Barnehama and Berman started their project by proposing the idea to NeuroSky in San Jose, Calif. in the beginning of their sophomore year at Pomona. They later entered the 7Cs Kravis Entrepreneurship Competition at the end of the spring semester of 2011. Although they did not place, they felt that their project would turn into something big.
“I was working in [the Framingham Heart Study] research lab and was introduced to a lot of brain imaging and technologies [on] neuro-feedbacks. The headband [we are designing] measures brain activity and we can correlate the specific mental state data to focus. The headband is connected through a Bluetooth to a phone or tablet that helps with monitoring or training,” Barnehama said. “One of our apps we have right now is for coaches and they can watch on their tablet the physical events that correlate to mental events of athletes."
While studying abroad in Greece during the fall of their junior year, they conducted research by monitoring brain waves of colleagues who played Lumosity games and listened to different types of music. Barnehama also met Bill Warner, the founder of Avid Technology, who became the first investor in their research project.
Later that fall when Barnehama and Berman won admission into Haxlr8r, a new accelerated program for start-ups working on hardware in Shenzhen, China, they decided to take the project seriously and discontinued their studies at Pomona.
“When we showed up, we had nothing,” Berman said about their arrival in China in February 2012.
Three months later, Barnehama and Berman came back to the states with their first prototype.

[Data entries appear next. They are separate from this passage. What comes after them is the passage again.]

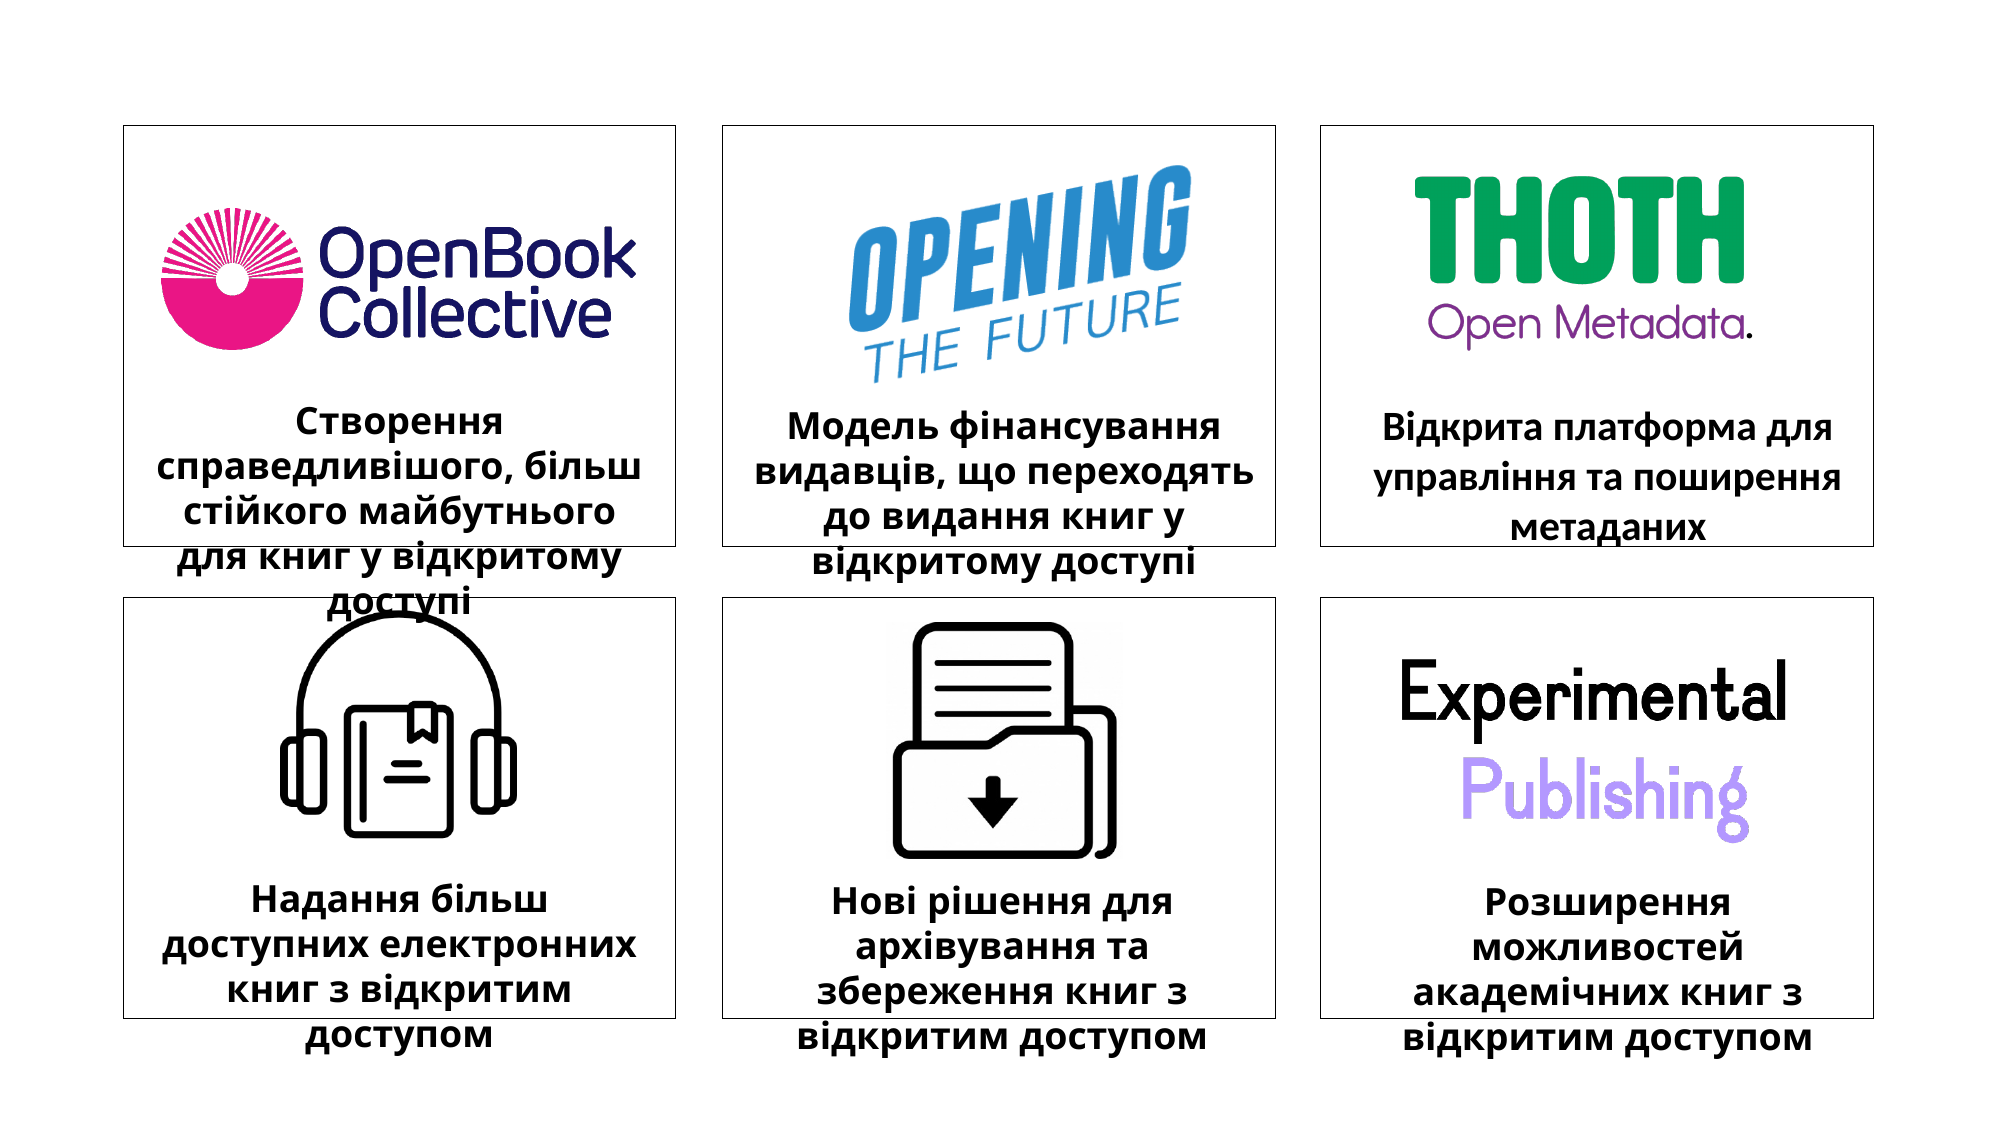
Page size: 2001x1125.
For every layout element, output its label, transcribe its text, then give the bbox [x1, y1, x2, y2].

text_box [1320, 597, 1874, 1019]
text_box [722, 597, 1276, 1019]
picture [1409, 113, 1785, 380]
picture [783, 160, 1201, 390]
text_box Створення справедливішого, більш стійкого майбутнього для книг у відкритому доступі [129, 389, 670, 630]
picture [161, 208, 636, 350]
text_box [722, 125, 1276, 547]
text_box [1320, 125, 1874, 547]
picture [886, 622, 1123, 859]
text_box Відкрита платформа для управління та поширення метаданих [1326, 391, 1890, 557]
picture [280, 606, 517, 842]
text_box [123, 125, 676, 547]
text_box Розширення можливостей академічних книг з відкритим доступом [1370, 870, 1846, 1066]
text_box Нові рішення для архівування та збереження книг з відкритим доступом [738, 869, 1267, 1065]
picture [1366, 648, 1939, 846]
text_box [123, 597, 676, 1019]
text_box Модель фінансування видавців, що переходять до видання книг у відкритому доступі [727, 394, 1281, 590]
text_box Надання більш доступних електронних книг з відкритим доступом [129, 867, 670, 1063]
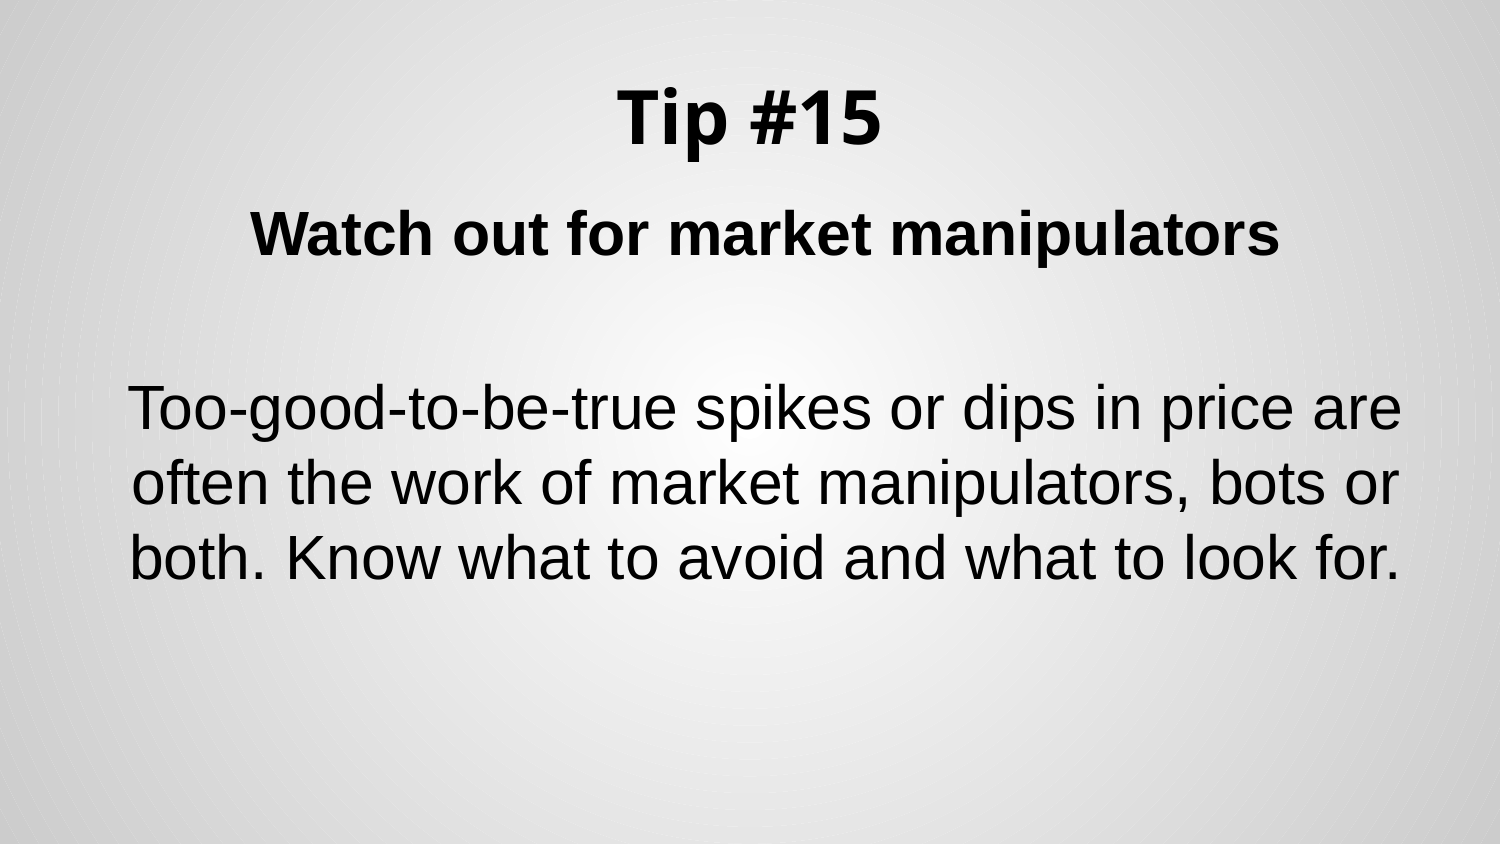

“The best lesson we learned in China was to stick to your guns,” Barnehama said. “You have to stick to your core mission or you will never get anything done.”
“While in Shenzhen, we walked through factories and learned about injection molding and the tooling that goes along, as well as the expenses of building a hardware product,” Barnehama said. “We had many difficulties. Our biggest low point came with the Venture Capital firm we worked with. [But] if you’re not having difficulties, [then] you’re not doing something worthwhile. [If] it’s too easy, it’s probably not going to create value. Take a leap of faith and make it beyond the hypothetical,” Barnehama said.
“We went about five straight months and didn’t really have any big difficulties. And then once we hit our real big one, and worked our way through that, we realized that difficulties are the most important things that can happen for your business,” Berman said.
“My biggest worry is when you don’t know what you don’t know. The greatest challenge is to not let yourself fall into that trap, and I went down that path a lot. You just have to keep building heads down and make something badass,” Barnehama added.
Axio pushed through these difficulties and is launching their first product for the market in six months. Neither Berman nor Barnehama plan to return to Pomona.